Empirical methods include primarily observation and experiment. In this case, the experiment is considered by the authors not in the scientific sense, as a strict procedure of scientific research, but as a synonym for experience, as an attempt to implement something, to make some changes in the external environment. Observation and experiment in this sense are two sides of the same coin. Observation is like searching for an answer to the question “what is happening?” Experimentation is “what will happen if you do this and that?” A child breaks toy structures and toys - this, according to the authors, is a natural manifestation of an exploratory reflex aimed at learning the properties of objects. Children's pranks of older children - blowing something up, setting it on fire, slapping it, etc. - also experiments characteristic of this age. Finally, competitive games: who is stronger? Who is faster? who is smarter? These are also experiments in the form of tests. Even when a person plays alone, for example, plays solitaire, this is also a test for himself - “will I succeed or not?”

Exercises are also considered as a method of playful activity. As you know, training is based on repeated repetition of certain movements and actions to form and improve skills and abilities. The child is ready to repeat a pleasant gaming activity many times, improve his skills and consolidate his success. When an action becomes a habit, a daily routine, the child loses interest in it - the action is mastered and consolidated.

Design in gaming activity is the creation of various structures. First there are “pastry cakes” made of sand, “construction” of houses, pyramids from bricks, then games with all kinds of building blocks, and later - creation of models of airplanes, ships, etc.

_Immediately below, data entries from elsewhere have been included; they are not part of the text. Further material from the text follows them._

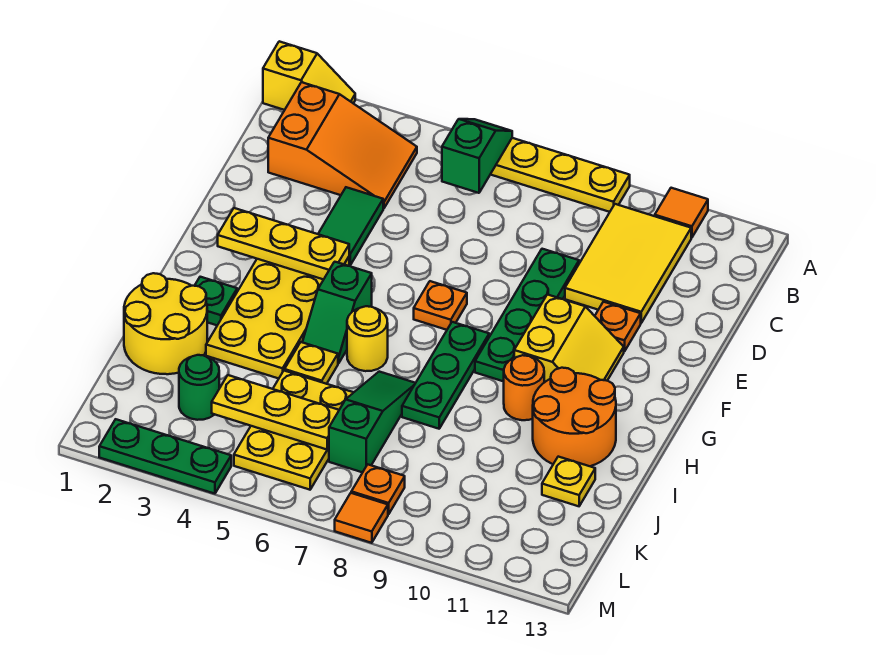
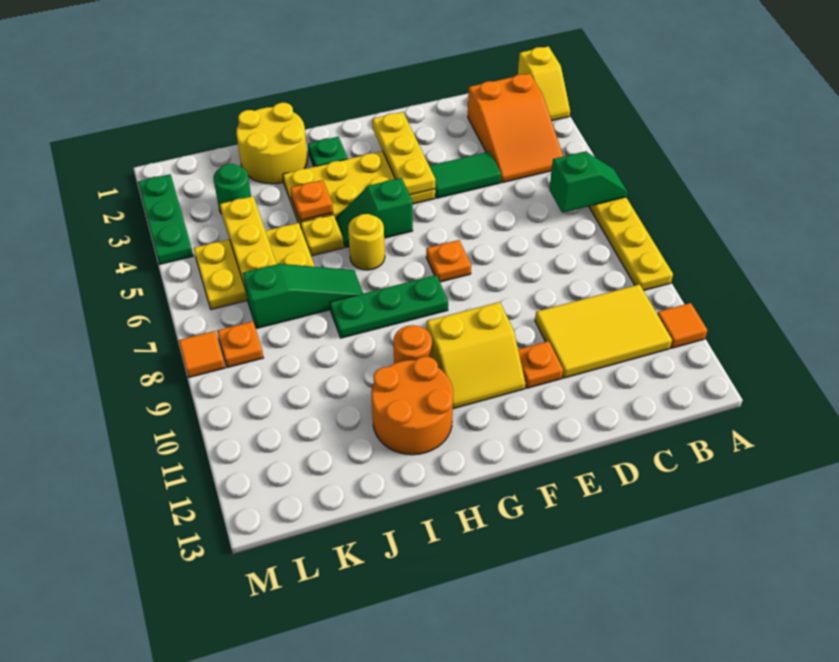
green 1x4 plate [475,249,579,381] -> none
none -> orange 1x1 plate [290,180,333,221]
yellow 1x1 plate [542,457,595,506] -> none

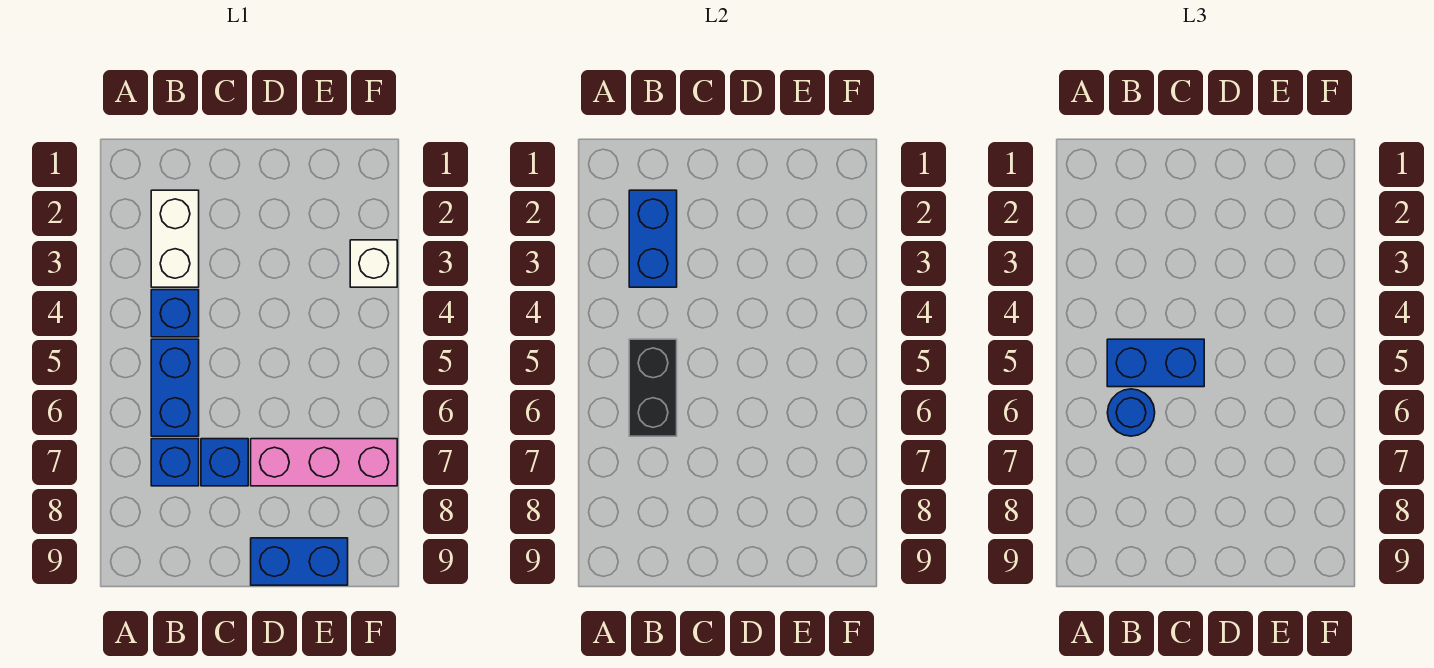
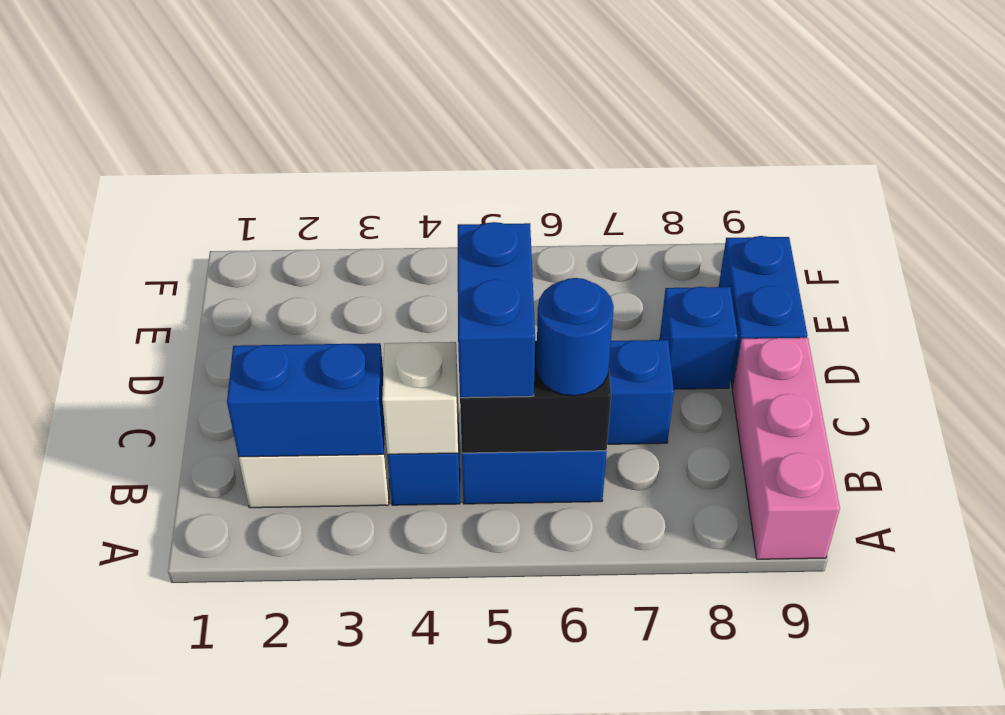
blue 1x1 brick [151,439,199,486] -> blue 1x1 brick moved to [660,287,738,389]
pink 1x3 brick [251,439,397,486] -> pink 1x3 brick moved to [732,338,840,559]
white 1x1 brick [350,240,397,287] -> white 1x1 brick moved to [382,342,458,454]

The example method is used in almost all collective games related to the performance of certain actions. So, as an example they can serve: an example of the actions demonstrated by the leader; behavior of adults and peers; images of heroes from books and films, people of different professions, etc.

Imitation (imitating someone or something, trying to reproduce something exactly). From infancy, a child imitates adults in everything - facial expressions, gait, pronunciation of words, etc. Later, imitation develops into a role in children's role-playing games. Imitation is often used as a method in theatrical games, plays, drama, pantomime, etc.